Text provided
..............................
Finally, the DIF hosted two Unity Summit panels in partnership with the Presidents’ Council for Disability Inclusion in Philanthropy and the BLMF.
The first session, “More Than a Toolkit: How Disability Justice Advances Equity for All,” featured panelists Ryan Easterly (Executive Director at WITH Foundation and Co-chair of the Presidents’ Council of the Disability & Philanthropy Forum), Fiona Kanagasingam (Vice President of Equity & Culture at the Robert Wood Johnson Foundation), Sandy Ho (Program Director at the DIF) and was moderated by Yomi Wrong (disability justice consultant). Together, they tackled the question of where philanthropy needs to go and how disability justice can get us there.
Some highlights from their conversation below.
..............................
Data
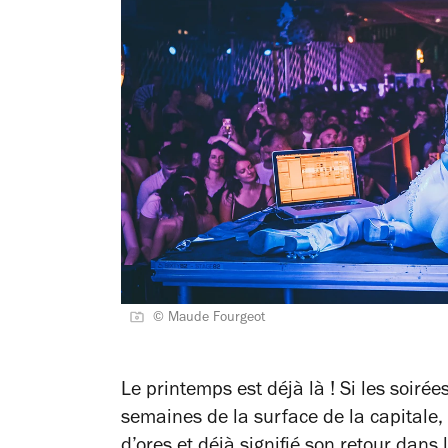
© Maude Fourgeot
Le printemps est déjà là ! Si les soirée
semaines de la surface de la capitale,
d’ores et déjà signifié son retour dans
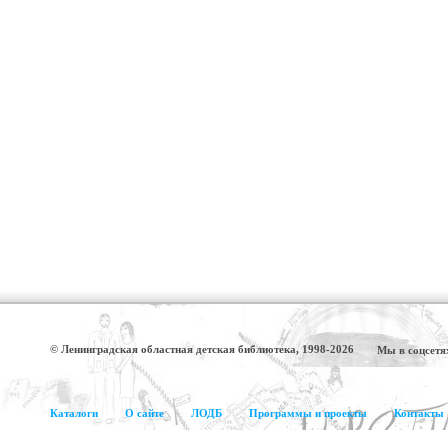
© Ленинградская областная детская библиотека, 1998-2026
Мы в соцсетя
Каталоги
О сайте
ЛОДБ
Программы и проекты
Контакты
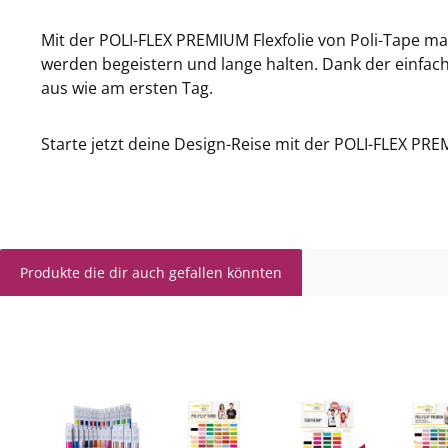
Mit der POLI-FLEX PREMIUM Flexfolie von Poli-Tape ma
werden begeistern und lange halten. Dank der einf
aus wie am ersten Tag.
Starte jetzt deine Design-Reise mit der POLI-FLEX PR
Produkte die dir auch gefallen könnten
Produktgalerie überspringen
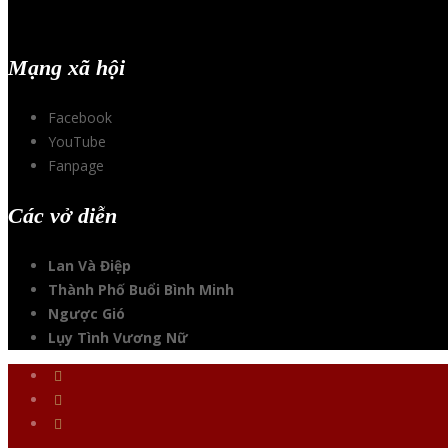
Mạng xã hội
Facebook
YouTube
Fanpage
Các vở diễn
Lan Và Điệp
Thành Phố Buổi Bình Minh
Ngược Gió
Lụy Tình Vương Nữ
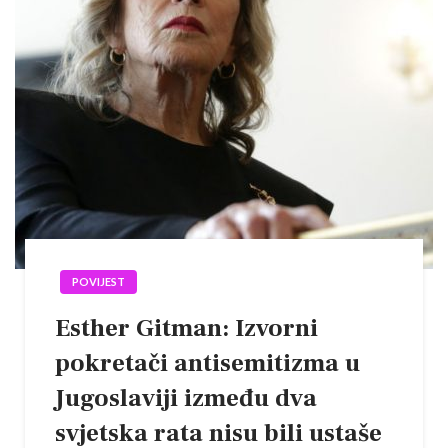
POVIJEST
Esther Gitman: Izvorni
pokretači antisemitizma u
Jugoslaviji između dva
svjetska rata nisu bili ustaše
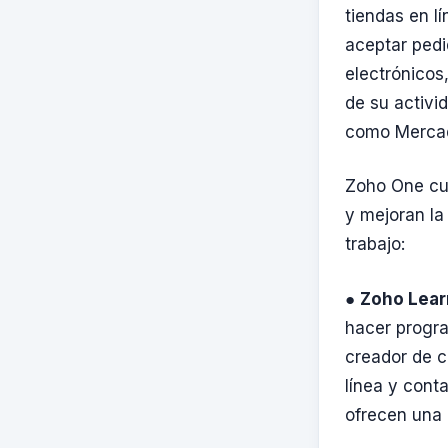
tiendas en l
aceptar pedi
electrónicos
de su activi
como Mercad
Zoho One cu
y mejoran la
trabajo:
●
Zoho Lear
hacer progra
creador de c
línea y cont
ofrecen una 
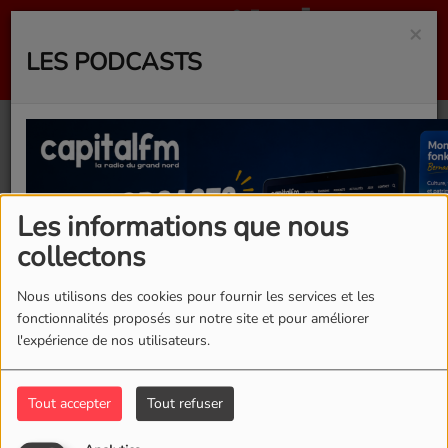
×
LES PODCASTS
Pascal Yannis
Les informations que nous
collectons
Chaque matin à vos côtés , "Le
Grand Réveil" dans le 6h-9h avec
Nous utilisons des cookies pour fournir les services et les
"La team lèv bonèr".
fonctionnalités proposés sur notre site et pour améliorer
l'expérience de nos utilisateurs.
Infos de proximité, infos
services,météo, info route, emploi,
horoscope, agenda, jeux et bonne
Tout accepter
Tout refuser
humeur...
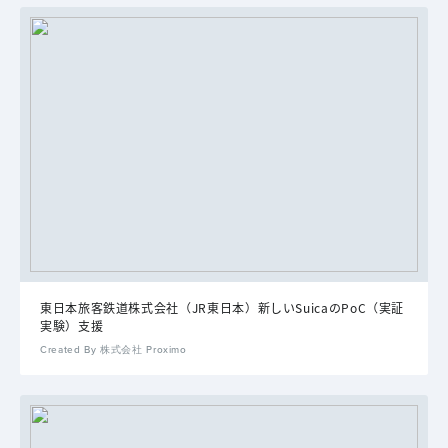
東日本旅客鉄道株式会社（JR東日本）新しいSuicaのPoC（実証
実験）支援
Created By 株式会社 Proximo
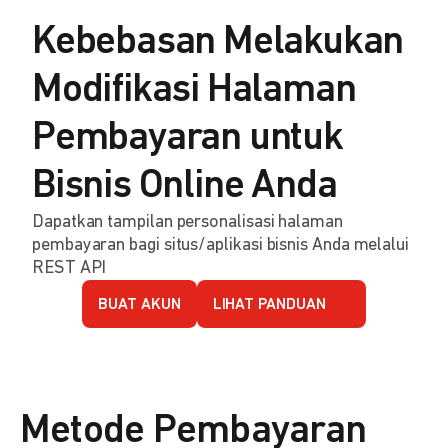
Kebebasan Melakukan
Modifikasi Halaman
Pembayaran untuk
Bisnis Online Anda
Dapatkan tampilan personalisasi halaman
pembayaran bagi situs/aplikasi bisnis Anda melalui
REST API
BUAT AKUN
LIHAT PANDUAN
Metode Pembayaran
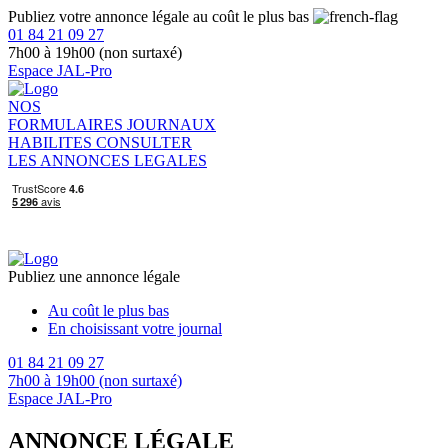
Publiez votre annonce légale au coût le plus bas
01 84 21 09 27
7h00 à 19h00 (non surtaxé)
Espace JAL-Pro
NOS
FORMULAIRES
JOURNAUX
HABILITES
CONSULTER
LES ANNONCES LEGALES
Publiez une annonce légale
Au coût le plus bas
En choisissant votre journal
01 84 21 09 27
7h00 à 19h00 (non surtaxé)
Espace JAL-Pro
ANNONCE LÉGALE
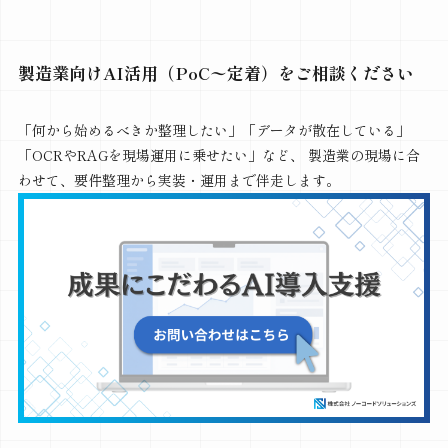
製造業向けAI活用（PoC〜定着）をご相談ください
「何から始めるべきか整理したい」「データが散在している」
「OCRやRAGを現場運用に乗せたい」など、 製造業の現場に合
わせて、要件整理から実装・運用まで伴走します。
..............................
Activity A
In the Unity Summit text, who moderated the session titled “More Than a Toolkit: How Disability Justice Advances Equity for All”?
Activity B
Can you resume the Unity Summit text from where it stops?
Nothing in the entries is needed here.

Answer area A
Yomi Wrong, a disability justice consultant.

Answer area B
“Before we go anywhere, we have to come to the understanding that we leave no bodies behind. Before we go anywhere, let’s understand that our liberation is bound together.” – Sandy Ho
“Disability justice is a disruptive framework. It is designed to make folks uncomfortable, as it calls out white supremacy, xenophobia, ableism. It draws connections between capitalism, white supremacy, and ableism. Who can produce, who can’t produce?” – Yomi Wrong
“A lot of the funders that are more progressive and veterans in disability inclusion philanthropy are smaller funders. So, how do we further the work without extracting continuously from smaller funders to serve larger organizations?” – Ryan Easterly
The DIF’s second session, “Black Disabled Liberation: A Story About Funding Cross-Movement Power,” co-sponsored by the BLMF, emphasized the compounded impact of intersectional funding from the lens of disability justice, and was moderated by Krista Scott (Senior Program Officer at the RWJF), and featured panelists Ashley Crawford Starck (Program Officer at Borealis’ Black-Led Movement Fund), Nikki Brown-Booker (Program Officer at the DIF), and Yomi Wrong. Some highlights from their conversation below.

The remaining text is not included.